Each of us should be willing to be corrected by others. We are to submit ourselves one to another (EP 5:21). “Poverty and shame shall be to him that refuseth instruction: but he that regardeth reproof shall be honoured” (PR 13:18).
Hitler, desiring no contradiction or second guessing, surrounded himself with yes men. He wanted his own ideas and opinions supported. Roosevelt sought disagreement. Wanting his ideas checked and critically analyzed, he surrounded himself with advisors he deemed wiser than himself. “He that refuseth instruction despiseth his own soul: but he that heareth reproof getteth understanding” (PR 15:32).
Young people, your best friends are not your cronies who agree with you on everything, but rather your parents, teachers, and advisors who seek to show you the errors of your way, and the wisest path to follow. “It is better to listen to the rebuke of a wise man than for one to listen to the song of fools” (EC 7:5). Young people, the song of fools may sound more pleasant, but is not nearly as profitable.

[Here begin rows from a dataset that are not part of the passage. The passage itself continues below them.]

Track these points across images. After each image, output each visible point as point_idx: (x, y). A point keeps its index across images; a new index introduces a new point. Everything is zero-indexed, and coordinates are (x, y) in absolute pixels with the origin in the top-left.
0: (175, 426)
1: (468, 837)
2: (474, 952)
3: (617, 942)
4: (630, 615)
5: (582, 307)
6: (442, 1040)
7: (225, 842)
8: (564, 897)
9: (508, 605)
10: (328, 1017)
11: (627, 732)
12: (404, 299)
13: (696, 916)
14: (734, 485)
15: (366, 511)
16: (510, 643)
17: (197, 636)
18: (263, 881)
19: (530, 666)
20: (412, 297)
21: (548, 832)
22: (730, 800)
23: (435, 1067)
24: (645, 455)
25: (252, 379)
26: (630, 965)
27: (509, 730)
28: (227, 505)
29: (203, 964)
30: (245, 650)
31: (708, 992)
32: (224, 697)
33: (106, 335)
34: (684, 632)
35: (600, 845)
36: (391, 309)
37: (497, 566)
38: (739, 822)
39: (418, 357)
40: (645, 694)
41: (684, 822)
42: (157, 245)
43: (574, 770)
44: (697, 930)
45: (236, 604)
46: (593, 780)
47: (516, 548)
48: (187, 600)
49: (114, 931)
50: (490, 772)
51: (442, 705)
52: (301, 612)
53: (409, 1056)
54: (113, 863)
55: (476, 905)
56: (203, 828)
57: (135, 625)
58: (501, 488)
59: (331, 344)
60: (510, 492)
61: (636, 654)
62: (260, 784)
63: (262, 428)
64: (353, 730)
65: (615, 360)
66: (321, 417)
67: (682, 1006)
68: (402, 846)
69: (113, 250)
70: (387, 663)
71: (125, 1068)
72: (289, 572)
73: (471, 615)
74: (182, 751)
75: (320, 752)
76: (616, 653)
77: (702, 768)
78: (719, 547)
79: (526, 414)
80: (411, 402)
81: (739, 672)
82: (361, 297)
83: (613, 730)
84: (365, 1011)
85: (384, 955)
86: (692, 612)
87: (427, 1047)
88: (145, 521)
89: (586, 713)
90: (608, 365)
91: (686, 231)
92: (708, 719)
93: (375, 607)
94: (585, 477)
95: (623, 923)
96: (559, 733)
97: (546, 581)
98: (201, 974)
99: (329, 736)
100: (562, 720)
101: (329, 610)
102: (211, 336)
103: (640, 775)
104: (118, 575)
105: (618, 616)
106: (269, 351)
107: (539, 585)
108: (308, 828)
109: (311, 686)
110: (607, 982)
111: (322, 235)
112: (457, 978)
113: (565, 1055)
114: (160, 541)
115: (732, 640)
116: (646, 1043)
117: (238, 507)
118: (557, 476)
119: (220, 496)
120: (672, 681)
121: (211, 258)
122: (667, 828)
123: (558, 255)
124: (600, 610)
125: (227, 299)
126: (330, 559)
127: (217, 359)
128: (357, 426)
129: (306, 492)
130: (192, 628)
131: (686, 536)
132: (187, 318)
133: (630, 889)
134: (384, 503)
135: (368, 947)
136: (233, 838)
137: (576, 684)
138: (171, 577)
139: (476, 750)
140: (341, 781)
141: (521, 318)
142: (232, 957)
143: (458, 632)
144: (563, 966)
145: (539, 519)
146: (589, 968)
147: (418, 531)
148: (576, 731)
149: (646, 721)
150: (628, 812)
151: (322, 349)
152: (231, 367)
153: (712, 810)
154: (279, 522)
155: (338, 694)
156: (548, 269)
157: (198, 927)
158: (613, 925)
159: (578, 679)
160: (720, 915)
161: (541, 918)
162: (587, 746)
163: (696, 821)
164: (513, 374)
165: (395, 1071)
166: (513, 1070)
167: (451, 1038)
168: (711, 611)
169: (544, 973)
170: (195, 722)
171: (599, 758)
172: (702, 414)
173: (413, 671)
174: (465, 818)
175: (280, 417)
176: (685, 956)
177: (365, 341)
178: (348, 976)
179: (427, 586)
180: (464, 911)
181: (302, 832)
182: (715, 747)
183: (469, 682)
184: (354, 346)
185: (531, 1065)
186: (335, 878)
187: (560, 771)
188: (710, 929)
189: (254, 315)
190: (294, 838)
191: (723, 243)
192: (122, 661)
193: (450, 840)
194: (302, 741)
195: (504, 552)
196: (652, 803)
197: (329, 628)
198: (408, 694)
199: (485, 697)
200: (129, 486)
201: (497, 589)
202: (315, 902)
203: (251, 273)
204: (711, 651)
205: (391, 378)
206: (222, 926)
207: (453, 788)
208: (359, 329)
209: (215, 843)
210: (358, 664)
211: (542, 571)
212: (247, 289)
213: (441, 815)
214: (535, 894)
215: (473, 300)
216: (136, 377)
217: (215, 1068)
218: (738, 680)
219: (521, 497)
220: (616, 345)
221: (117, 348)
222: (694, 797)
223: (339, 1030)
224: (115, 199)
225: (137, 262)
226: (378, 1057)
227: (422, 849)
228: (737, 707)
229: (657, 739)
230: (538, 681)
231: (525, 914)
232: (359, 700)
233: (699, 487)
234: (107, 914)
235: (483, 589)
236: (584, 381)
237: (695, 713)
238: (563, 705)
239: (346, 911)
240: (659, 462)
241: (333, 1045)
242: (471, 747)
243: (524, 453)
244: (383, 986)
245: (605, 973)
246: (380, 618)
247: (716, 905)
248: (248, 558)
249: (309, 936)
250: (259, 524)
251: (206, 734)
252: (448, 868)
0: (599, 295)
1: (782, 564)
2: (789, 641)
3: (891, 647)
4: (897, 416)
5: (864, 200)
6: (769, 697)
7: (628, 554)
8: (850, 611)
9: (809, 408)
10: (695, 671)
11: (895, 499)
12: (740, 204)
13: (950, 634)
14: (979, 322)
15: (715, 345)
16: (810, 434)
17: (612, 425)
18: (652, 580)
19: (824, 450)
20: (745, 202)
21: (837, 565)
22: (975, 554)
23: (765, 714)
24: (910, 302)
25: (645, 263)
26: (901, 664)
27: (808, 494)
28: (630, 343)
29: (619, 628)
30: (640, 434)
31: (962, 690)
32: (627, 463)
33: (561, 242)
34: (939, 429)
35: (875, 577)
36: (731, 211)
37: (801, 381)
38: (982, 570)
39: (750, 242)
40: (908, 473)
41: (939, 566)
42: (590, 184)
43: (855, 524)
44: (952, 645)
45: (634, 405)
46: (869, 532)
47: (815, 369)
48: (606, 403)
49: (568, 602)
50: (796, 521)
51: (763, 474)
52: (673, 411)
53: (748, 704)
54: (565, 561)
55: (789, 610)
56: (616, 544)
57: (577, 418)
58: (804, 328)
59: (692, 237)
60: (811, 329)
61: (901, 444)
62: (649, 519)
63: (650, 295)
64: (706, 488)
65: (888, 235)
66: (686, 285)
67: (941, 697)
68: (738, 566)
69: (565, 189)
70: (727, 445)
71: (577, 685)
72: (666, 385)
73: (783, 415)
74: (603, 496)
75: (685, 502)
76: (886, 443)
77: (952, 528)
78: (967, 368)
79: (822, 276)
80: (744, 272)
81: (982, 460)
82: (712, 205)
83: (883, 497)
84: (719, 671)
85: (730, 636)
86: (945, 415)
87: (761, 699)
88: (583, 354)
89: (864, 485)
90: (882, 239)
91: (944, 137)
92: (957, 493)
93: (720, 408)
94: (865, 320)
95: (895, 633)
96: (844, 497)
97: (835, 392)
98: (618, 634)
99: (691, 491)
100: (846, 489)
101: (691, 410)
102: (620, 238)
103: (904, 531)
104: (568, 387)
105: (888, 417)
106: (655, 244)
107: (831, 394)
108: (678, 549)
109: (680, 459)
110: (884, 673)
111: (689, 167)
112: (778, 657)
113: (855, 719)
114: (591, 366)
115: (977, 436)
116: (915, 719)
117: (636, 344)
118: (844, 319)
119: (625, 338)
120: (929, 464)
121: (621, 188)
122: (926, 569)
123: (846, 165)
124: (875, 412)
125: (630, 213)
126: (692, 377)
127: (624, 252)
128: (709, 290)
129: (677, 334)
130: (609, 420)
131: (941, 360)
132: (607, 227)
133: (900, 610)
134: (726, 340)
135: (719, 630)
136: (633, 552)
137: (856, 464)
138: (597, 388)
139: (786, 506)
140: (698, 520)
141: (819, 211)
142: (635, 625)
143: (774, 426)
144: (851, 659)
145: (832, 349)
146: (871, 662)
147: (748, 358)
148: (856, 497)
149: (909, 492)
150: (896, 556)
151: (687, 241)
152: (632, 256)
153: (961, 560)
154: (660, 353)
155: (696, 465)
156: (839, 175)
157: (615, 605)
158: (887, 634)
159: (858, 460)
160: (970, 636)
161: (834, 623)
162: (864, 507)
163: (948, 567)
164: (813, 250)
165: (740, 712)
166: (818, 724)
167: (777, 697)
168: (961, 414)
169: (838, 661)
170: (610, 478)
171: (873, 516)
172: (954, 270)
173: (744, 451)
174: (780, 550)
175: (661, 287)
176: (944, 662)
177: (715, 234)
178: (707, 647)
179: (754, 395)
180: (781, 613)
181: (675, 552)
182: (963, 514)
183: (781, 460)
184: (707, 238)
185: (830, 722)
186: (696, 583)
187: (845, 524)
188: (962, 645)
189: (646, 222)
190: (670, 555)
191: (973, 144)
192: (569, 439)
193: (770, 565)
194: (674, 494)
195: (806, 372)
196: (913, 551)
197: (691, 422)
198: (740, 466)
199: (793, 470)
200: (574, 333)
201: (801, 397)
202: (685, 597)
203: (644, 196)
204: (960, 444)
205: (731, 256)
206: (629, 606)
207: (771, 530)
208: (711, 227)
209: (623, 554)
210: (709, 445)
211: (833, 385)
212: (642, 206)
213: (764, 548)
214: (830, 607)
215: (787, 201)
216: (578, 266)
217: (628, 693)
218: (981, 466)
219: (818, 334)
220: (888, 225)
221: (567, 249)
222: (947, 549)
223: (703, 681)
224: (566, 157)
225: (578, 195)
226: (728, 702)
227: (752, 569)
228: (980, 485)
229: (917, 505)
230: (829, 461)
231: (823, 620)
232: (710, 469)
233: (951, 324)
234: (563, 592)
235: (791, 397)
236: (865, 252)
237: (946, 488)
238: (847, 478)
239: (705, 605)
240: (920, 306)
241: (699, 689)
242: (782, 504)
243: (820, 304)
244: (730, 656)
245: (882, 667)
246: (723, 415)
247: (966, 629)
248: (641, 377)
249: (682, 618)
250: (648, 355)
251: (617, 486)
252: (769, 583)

Parents, listen to our children. They help us with blind spots. Everyone, listen to criticism. Analyze it. There may be an element of truth in it. “Iron sharpens iron, so one man sharpens another” (PR 27:17 NAS). Keep as the object of life, to improve, not to feel good. The Psalmist said, “Let the righteous smite me; it shall be a kindness: and let him reprove me; it shall be an excellent oil” (PS 141:5a).